* **YOUR INSTRUCTIONS**
Word for word, transcribe the data below.

* **Recorded data**

--- --- ---

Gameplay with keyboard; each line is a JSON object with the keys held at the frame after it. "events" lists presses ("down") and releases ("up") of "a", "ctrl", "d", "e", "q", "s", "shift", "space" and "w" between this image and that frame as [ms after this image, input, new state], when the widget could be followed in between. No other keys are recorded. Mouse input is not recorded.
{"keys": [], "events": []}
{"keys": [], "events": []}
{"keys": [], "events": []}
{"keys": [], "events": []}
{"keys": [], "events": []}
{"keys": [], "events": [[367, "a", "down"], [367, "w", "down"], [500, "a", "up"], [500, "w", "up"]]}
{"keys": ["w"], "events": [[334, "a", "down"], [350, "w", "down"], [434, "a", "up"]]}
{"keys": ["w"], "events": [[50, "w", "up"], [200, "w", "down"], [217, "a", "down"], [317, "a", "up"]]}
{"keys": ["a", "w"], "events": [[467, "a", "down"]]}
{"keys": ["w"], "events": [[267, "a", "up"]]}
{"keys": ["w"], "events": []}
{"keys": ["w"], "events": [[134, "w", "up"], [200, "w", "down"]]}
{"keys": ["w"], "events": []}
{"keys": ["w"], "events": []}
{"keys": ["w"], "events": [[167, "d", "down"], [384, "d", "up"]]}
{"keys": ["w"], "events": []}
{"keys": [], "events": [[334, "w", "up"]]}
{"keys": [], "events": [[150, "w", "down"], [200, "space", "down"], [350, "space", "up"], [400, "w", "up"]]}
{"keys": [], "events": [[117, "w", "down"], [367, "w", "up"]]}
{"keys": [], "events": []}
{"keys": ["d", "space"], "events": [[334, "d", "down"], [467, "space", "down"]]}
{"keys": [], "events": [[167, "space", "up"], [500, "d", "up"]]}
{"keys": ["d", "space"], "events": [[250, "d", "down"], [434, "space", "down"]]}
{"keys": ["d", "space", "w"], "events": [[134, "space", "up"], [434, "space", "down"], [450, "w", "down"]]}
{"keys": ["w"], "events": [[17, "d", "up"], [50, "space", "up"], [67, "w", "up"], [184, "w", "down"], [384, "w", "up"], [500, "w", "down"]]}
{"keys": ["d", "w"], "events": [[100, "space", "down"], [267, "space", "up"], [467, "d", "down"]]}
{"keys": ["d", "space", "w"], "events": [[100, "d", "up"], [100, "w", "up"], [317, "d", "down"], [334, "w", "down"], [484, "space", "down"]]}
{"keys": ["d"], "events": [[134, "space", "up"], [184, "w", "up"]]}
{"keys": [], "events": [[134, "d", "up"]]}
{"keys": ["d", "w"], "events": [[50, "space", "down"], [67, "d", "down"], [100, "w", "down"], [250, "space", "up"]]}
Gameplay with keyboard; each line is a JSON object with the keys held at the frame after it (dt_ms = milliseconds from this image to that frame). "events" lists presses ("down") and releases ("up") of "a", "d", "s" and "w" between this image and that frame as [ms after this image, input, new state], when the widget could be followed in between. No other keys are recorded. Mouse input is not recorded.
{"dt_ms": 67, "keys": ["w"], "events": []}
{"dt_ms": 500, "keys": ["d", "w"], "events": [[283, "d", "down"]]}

--- --- ---

* **COMPLETED EXERCISE**
Gameplay with keyboard; each line is a JSON object with the keys held at the frame after it. "events" lists presses ("down") and releases ("up") of "a", "ctrl", "d", "e", "q", "s", "shift", "space" and "w" between this image and that frame as [ms after this image, input, new state], when the widget could be followed in between. No other keys are recorded. Mouse input is not recorded.
{"keys": [], "events": []}
{"keys": [], "events": []}
{"keys": [], "events": []}
{"keys": [], "events": []}
{"keys": [], "events": []}
{"keys": [], "events": [[367, "a", "down"], [367, "w", "down"], [500, "a", "up"], [500, "w", "up"]]}
{"keys": ["w"], "events": [[334, "a", "down"], [350, "w", "down"], [434, "a", "up"]]}
{"keys": ["w"], "events": [[50, "w", "up"], [200, "w", "down"], [217, "a", "down"], [317, "a", "up"]]}
{"keys": ["a", "w"], "events": [[467, "a", "down"]]}
{"keys": ["w"], "events": [[267, "a", "up"]]}
{"keys": ["w"], "events": []}
{"keys": ["w"], "events": [[134, "w", "up"], [200, "w", "down"]]}
{"keys": ["w"], "events": []}
{"keys": ["w"], "events": []}
{"keys": ["w"], "events": [[167, "d", "down"], [384, "d", "up"]]}
{"keys": ["w"], "events": []}
{"keys": [], "events": [[334, "w", "up"]]}
{"keys": [], "events": [[150, "w", "down"], [200, "space", "down"], [350, "space", "up"], [400, "w", "up"]]}
{"keys": [], "events": [[117, "w", "down"], [367, "w", "up"]]}
{"keys": [], "events": []}
{"keys": ["d", "space"], "events": [[334, "d", "down"], [467, "space", "down"]]}
{"keys": [], "events": [[167, "space", "up"], [500, "d", "up"]]}
{"keys": ["d", "space"], "events": [[250, "d", "down"], [434, "space", "down"]]}
{"keys": ["d", "space", "w"], "events": [[134, "space", "up"], [434, "space", "down"], [450, "w", "down"]]}
{"keys": ["w"], "events": [[17, "d", "up"], [50, "space", "up"], [67, "w", "up"], [184, "w", "down"], [384, "w", "up"], [500, "w", "down"]]}
{"keys": ["d", "w"], "events": [[100, "space", "down"], [267, "space", "up"], [467, "d", "down"]]}
{"keys": ["d", "space", "w"], "events": [[100, "d", "up"], [100, "w", "up"], [317, "d", "down"], [334, "w", "down"], [484, "space", "down"]]}
{"keys": ["d"], "events": [[134, "space", "up"], [184, "w", "up"]]}
{"keys": [], "events": [[134, "d", "up"]]}
{"keys": ["d", "w"], "events": [[50, "space", "down"], [67, "d", "down"], [100, "w", "down"], [250, "space", "up"]]}
Gameplay with keyboard; each line is a JSON object with the keys held at the frame after it (dt_ms = milliseconds from this image to that frame). "events" lists presses ("down") and releases ("up") of "a", "d", "s" and "w" between this image and that frame as [ms after this image, input, new state], when the widget could be followed in between. No other keys are recorded. Mouse input is not recorded.
{"dt_ms": 67, "keys": ["w"], "events": []}
{"dt_ms": 500, "keys": ["d", "w"], "events": [[283, "d", "down"]]}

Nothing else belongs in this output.